Prompt 1: Reproduce word for word the part of the Umran Malik article starting with "Krishnakumar’s message to" and going on through "a consistent basis.".
Prompt 2: Write what follows the last sentence of the Umran Malik article, carrying it on from there.

Text shown:

Krishnakumar’s message to ward Umran Malik: Swing the ball



A few years ago, Umran Malik, the Sunrisers Hyderabad, Jammu and Kashmir and India fast bowler, had said to this correspondent: “The batters were saying, ‘don’t bowl that fast’. But I had come to bowl fast, so I would bowl fast.” Here, Umran was referring to bowling to some reputed batters at the SRH nets. In a nutshell, the essence of Umran’s bowling is summoning quick spells on a consistent basis.

The first impression of Jammu and Kashmir’s bowling coach, P Krishnakumar, was no different. He witnessed a bowler who was geared up to bowl at rapid pace, not just in a match situation, but even while practicing at the nets. “He loves to bowl fast. He bowls with a lot of intensity. At the nets, as well, he bowls at 150 kph. With most of the bowlers, they don’t give their 100 per cent at the nets, not the case with Umran,” he told RevSportz.

Genuine pace is a God-given gift. But in the 2023 IPL, it became increasingly evident that a few pieces were missing from his bowling jigsaw. Perhaps he needed to supplement pace with improving his fast-bowling mentality? For Umran’s style of bowling, pace seemed to be synonymous with movement in the air. Also, by learning the finer points of the art, Umran could turn out to be a potent force with the new ball.

Study material:
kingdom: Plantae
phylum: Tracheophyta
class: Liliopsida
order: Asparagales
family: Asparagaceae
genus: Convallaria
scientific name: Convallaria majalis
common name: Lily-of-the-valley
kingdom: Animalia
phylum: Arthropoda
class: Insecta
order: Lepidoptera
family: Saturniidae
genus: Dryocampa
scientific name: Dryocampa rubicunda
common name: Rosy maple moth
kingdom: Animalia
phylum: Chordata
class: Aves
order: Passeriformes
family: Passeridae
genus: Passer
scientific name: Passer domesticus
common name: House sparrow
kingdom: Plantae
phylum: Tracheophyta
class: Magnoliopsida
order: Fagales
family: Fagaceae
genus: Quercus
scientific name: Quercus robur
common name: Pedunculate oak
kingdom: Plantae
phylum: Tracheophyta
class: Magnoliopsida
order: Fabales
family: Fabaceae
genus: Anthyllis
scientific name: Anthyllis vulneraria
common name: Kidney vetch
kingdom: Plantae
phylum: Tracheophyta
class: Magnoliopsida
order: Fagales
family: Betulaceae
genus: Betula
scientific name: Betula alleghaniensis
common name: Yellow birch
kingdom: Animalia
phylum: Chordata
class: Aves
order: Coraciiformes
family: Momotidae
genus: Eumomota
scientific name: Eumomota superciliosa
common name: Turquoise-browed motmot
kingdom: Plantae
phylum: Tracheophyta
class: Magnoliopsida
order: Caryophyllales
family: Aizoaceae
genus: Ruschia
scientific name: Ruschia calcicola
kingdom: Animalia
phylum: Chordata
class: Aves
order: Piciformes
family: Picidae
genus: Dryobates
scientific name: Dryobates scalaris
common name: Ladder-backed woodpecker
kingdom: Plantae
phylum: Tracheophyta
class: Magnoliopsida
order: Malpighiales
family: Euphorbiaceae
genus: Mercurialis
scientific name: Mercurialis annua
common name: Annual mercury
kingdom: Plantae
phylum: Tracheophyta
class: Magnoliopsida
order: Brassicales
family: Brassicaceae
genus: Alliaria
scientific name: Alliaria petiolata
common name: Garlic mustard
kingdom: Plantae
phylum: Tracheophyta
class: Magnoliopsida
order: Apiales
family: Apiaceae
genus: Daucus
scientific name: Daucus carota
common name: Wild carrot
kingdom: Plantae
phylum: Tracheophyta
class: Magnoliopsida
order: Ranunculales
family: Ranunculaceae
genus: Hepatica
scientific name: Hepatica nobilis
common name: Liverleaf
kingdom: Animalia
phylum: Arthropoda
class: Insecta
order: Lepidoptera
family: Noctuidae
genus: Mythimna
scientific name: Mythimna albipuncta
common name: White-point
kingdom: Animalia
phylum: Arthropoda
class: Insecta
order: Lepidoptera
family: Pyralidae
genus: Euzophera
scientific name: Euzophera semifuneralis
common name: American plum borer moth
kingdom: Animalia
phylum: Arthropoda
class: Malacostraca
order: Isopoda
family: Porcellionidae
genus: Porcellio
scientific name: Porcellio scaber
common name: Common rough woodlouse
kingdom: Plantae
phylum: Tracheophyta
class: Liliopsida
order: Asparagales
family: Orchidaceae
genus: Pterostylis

Response 1:
Krishnakumar’s message to ward Umran Malik: Swing the ball



A few years ago, Umran Malik, the Sunrisers Hyderabad, Jammu and Kashmir and India fast bowler, had said to this correspondent: “The batters were saying, ‘don’t bowl that fast’. But I had come to bowl fast, so I would bowl fast.” Here, Umran was referring to bowling to some reputed batters at the SRH nets. In a nutshell, the essence of Umran’s bowling is summoning quick spells on a consistent basis.

Response 2:
Krishnakumar looks at how he took it up as a challenge to ingrain the significance of swing bowling in Umran. “He had already played for India. So, he knows a lot of things, he has worked with a lot of fast bowlers, a lot of top coaches. I didn’t have to work on the skill part much. The main area which we worked on was his mindset.”

“He was bowling at 7-8 metre mark (his length), and that was on the shorter side. Not getting consistent swing. So, before joining the side, Mithun Minhas, who is the director of cricket at J & K, specifically asked me in the interview, ‘how would you make Umran swing the ball’? He gave me a challenge and I said, ‘give me some days, he will start doing it’,” he noted.

Krishnakumar went about his job of trying to inculcate certain truisms of pace bowling in Umran’s mind in an earnest manner. One of his innovative ideas was to share videos of some top pace bowlers to Umran in order to persuade the tearaway that conventional swing can be generated at good speeds. “I had to talk to him regularly. I had to convince him that if you pitch the ball up, you can swing it.”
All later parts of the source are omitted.